## DATA TO USE:
+--

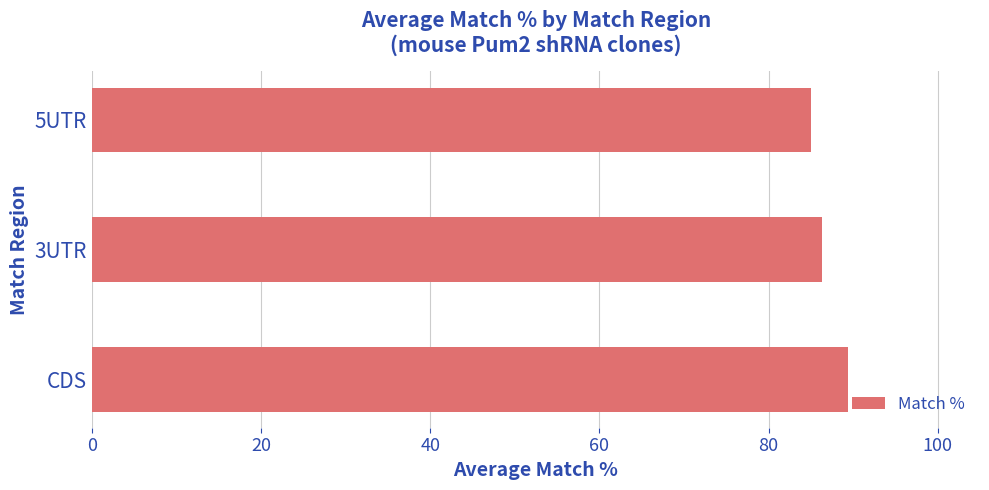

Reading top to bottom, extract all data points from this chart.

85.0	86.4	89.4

+--

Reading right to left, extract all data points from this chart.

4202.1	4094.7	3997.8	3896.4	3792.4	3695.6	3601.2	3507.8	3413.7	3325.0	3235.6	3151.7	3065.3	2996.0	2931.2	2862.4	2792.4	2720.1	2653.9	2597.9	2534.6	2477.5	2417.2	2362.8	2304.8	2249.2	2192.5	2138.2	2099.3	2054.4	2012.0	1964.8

+--

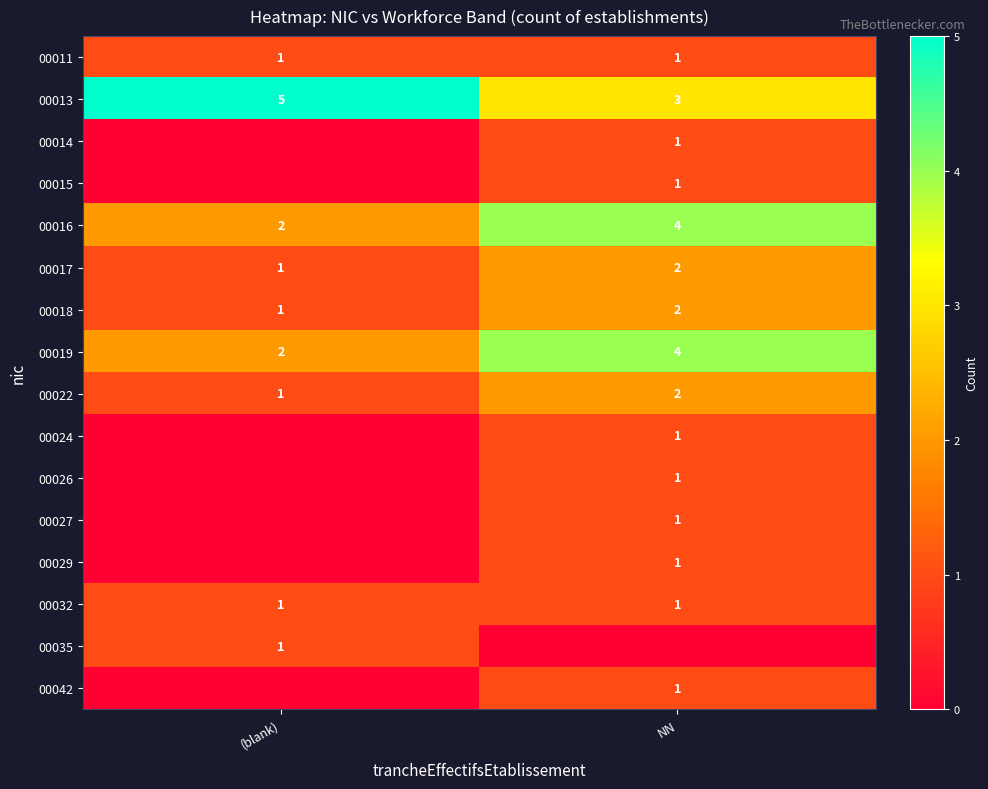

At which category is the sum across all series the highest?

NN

+--

## REQUIRED WORK:
How many of the lines above contain the string "extract"? Count them and reply with the number alone.

## SOLUTION:
2